The count of lines with the string "size" in the material is all that should be returned.
= Beginning of Section =
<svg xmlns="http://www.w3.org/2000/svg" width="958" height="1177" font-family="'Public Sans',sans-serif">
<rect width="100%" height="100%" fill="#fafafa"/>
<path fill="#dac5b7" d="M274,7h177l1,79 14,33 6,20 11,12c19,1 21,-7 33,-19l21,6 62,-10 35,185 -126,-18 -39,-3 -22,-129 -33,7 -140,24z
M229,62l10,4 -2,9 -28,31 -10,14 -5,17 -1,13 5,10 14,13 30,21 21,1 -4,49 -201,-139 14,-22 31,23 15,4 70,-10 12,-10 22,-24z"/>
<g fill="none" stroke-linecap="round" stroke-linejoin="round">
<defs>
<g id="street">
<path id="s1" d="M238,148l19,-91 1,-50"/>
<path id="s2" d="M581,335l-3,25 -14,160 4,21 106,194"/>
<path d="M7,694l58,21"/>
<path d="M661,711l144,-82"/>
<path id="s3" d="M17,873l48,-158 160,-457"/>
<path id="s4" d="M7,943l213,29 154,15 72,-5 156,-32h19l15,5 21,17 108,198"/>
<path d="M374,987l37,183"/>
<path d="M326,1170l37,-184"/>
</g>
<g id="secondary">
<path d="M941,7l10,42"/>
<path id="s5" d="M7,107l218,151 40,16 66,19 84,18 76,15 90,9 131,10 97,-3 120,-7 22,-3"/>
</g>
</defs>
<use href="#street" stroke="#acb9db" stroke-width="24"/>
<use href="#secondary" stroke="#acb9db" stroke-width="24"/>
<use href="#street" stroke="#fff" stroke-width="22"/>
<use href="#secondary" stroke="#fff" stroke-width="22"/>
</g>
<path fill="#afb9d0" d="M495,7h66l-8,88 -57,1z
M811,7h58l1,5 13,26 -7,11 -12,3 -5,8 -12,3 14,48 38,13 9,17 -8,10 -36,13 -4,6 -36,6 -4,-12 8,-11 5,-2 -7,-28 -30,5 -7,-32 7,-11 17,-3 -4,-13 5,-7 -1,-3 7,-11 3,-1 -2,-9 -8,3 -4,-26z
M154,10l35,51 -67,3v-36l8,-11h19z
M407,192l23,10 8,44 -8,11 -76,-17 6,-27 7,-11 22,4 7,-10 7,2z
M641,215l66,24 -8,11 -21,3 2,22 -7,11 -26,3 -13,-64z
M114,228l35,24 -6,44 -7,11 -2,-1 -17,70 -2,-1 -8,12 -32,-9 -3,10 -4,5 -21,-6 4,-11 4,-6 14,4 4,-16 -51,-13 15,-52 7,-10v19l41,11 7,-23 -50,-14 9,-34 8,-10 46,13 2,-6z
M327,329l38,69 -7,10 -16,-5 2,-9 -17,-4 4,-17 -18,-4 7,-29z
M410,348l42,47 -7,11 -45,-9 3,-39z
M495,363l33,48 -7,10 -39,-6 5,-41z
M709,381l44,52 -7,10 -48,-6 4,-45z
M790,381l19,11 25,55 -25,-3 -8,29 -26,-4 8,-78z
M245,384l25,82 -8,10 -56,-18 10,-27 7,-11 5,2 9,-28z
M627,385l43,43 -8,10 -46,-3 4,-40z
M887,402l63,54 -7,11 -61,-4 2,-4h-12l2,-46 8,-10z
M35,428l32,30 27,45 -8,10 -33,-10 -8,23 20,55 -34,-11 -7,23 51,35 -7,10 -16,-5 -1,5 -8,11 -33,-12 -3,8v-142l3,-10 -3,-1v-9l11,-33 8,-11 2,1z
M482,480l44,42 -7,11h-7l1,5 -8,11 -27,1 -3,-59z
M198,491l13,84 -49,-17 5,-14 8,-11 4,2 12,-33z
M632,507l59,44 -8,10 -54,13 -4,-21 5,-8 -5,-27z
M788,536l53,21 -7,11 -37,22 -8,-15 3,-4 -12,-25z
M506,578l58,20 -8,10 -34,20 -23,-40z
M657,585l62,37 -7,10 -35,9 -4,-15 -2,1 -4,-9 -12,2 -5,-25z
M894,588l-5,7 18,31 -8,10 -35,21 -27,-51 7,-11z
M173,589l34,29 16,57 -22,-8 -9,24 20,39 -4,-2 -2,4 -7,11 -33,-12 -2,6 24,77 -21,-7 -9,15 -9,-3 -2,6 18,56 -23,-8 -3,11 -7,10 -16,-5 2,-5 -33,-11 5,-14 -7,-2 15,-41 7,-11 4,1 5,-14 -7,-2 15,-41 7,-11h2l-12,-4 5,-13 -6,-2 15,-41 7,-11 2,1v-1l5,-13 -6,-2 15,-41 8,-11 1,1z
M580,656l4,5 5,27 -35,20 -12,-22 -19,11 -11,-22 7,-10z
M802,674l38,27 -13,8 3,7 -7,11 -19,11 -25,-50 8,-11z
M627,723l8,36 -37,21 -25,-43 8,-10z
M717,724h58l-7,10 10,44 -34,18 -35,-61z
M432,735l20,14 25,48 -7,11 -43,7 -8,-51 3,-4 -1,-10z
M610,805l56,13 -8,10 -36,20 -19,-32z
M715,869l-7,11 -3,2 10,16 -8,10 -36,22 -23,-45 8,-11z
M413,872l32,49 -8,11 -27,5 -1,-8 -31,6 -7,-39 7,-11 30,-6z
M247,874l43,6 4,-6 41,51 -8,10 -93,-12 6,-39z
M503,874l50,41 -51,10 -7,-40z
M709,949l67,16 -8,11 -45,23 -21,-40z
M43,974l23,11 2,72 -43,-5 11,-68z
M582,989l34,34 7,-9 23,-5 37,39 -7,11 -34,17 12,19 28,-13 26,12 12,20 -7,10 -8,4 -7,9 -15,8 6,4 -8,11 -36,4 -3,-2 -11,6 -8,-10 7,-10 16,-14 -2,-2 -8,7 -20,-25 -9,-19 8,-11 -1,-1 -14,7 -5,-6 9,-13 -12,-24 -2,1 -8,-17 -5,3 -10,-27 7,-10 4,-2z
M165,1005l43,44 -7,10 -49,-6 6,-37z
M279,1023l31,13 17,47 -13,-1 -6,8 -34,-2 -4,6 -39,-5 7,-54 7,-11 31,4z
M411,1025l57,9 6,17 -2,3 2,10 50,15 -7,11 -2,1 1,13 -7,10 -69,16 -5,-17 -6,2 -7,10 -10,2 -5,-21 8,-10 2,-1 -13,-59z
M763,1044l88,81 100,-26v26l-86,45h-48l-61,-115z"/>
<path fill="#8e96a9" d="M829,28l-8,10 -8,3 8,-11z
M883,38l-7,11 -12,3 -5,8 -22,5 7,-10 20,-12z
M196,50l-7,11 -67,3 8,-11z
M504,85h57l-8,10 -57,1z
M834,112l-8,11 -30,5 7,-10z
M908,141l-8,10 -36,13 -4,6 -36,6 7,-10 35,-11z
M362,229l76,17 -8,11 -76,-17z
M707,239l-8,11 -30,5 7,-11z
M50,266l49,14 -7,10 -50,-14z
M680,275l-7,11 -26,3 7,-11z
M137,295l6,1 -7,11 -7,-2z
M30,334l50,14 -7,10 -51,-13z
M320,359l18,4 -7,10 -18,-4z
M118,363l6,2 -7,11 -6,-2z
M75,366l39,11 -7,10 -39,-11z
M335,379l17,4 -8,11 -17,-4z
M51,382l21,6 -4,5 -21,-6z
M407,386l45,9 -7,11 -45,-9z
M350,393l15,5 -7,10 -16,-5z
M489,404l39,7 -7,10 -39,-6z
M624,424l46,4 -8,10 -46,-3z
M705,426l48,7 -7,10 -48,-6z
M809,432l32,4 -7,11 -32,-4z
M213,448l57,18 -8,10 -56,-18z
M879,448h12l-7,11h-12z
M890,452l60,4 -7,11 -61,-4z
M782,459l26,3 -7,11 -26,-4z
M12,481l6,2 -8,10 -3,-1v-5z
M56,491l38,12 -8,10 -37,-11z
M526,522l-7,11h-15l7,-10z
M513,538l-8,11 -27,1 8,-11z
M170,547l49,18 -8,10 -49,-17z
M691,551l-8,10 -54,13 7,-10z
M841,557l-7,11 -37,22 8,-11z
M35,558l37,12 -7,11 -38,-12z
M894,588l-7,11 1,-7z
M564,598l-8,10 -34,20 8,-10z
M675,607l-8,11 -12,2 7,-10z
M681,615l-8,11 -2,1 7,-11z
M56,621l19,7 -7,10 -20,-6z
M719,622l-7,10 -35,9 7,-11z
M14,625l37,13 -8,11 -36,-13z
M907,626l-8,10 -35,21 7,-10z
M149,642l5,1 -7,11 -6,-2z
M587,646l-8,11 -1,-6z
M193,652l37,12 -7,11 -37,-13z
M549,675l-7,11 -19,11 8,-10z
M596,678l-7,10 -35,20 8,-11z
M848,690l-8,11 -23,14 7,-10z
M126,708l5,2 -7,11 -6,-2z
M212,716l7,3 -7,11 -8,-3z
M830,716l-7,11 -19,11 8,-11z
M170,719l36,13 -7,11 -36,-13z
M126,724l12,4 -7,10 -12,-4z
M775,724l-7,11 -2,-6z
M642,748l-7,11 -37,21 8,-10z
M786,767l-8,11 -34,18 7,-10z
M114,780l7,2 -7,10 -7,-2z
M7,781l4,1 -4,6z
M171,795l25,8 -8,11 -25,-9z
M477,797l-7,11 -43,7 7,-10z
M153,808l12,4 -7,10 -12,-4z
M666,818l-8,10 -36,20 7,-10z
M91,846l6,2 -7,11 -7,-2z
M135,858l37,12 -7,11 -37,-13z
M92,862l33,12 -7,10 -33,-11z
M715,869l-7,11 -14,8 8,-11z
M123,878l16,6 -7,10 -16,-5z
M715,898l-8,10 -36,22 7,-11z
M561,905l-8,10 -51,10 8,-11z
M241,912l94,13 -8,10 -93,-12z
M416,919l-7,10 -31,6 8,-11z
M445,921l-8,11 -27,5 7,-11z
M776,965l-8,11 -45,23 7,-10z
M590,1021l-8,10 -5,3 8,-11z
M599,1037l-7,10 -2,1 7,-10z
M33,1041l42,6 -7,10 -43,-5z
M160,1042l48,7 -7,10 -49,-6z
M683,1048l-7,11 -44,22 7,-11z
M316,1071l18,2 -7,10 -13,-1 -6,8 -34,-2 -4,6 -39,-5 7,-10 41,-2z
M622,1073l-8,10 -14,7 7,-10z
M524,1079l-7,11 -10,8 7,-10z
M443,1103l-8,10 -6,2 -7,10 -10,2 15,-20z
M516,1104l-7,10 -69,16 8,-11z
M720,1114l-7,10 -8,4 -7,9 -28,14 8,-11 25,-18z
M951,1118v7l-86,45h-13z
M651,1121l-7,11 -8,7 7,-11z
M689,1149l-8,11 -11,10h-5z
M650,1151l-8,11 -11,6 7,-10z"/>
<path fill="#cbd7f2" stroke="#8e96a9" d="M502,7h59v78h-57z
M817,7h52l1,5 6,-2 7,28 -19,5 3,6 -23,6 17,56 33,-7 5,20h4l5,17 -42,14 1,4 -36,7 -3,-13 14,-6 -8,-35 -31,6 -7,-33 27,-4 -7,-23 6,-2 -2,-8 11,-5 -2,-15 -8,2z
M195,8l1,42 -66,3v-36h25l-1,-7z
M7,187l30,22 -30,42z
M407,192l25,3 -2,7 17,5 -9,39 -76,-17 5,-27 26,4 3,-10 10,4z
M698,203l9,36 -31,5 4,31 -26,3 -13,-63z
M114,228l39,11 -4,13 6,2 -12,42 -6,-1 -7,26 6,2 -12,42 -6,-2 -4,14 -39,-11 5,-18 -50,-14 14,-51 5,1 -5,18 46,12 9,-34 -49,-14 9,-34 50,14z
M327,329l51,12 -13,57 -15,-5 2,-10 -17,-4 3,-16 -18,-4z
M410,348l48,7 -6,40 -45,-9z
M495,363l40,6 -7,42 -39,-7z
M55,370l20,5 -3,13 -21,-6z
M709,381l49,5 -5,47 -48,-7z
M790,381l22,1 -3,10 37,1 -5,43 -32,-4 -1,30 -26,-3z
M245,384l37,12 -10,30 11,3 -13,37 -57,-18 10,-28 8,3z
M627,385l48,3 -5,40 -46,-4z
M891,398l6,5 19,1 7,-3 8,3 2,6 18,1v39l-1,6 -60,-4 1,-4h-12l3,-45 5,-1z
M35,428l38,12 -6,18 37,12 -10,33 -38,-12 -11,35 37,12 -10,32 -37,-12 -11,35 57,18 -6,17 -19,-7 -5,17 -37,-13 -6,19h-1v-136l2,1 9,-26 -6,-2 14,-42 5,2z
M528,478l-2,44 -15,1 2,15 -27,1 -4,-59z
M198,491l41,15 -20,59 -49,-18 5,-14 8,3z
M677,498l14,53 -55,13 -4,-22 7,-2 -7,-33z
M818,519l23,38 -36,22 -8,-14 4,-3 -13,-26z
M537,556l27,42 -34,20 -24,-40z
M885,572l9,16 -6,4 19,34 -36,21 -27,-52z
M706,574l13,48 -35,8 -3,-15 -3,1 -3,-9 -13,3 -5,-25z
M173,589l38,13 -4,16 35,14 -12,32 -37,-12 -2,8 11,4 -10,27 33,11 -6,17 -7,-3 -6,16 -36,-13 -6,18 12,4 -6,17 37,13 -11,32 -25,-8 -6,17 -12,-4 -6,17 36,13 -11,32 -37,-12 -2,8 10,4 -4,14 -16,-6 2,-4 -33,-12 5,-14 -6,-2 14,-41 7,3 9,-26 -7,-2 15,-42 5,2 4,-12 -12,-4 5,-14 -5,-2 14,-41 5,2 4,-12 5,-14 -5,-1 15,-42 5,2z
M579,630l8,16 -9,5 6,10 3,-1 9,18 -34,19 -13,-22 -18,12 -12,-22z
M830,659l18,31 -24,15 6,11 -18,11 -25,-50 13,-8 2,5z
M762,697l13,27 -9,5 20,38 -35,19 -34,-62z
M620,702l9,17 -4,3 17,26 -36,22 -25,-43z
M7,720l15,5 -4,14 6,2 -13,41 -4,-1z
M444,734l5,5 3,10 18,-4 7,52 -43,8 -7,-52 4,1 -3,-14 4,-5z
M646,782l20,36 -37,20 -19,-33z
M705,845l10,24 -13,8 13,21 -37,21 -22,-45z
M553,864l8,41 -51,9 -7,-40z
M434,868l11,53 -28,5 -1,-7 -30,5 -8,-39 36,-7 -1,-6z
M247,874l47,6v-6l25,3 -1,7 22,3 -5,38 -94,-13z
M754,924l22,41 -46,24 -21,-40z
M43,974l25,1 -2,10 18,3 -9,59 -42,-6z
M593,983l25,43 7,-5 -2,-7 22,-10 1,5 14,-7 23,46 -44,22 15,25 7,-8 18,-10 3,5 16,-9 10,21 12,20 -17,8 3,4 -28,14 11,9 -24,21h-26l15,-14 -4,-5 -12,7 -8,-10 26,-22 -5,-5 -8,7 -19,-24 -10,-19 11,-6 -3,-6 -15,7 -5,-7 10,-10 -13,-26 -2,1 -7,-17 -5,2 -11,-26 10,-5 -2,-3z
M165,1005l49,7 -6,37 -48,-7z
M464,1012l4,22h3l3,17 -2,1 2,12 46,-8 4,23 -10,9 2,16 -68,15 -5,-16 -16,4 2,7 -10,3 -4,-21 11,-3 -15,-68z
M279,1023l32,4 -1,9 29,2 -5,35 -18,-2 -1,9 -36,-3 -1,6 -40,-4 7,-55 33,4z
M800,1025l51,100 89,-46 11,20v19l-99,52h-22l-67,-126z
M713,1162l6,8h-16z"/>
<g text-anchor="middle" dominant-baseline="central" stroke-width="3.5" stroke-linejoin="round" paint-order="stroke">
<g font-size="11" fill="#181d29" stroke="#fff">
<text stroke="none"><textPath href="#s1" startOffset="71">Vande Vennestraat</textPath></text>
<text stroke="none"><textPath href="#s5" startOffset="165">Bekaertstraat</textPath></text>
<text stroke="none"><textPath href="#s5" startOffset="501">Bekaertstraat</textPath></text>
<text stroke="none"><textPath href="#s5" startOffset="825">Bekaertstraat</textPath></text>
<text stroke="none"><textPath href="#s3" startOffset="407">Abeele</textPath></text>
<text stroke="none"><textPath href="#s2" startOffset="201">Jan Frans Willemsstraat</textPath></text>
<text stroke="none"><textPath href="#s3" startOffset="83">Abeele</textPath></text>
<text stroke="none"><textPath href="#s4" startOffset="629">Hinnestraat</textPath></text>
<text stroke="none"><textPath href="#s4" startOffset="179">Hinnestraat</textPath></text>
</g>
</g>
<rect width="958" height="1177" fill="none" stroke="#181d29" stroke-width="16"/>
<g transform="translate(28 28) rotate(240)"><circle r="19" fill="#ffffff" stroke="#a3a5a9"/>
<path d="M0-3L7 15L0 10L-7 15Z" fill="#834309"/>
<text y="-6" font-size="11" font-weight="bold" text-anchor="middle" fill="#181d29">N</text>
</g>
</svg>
= End of Section =
> _Written solution_
2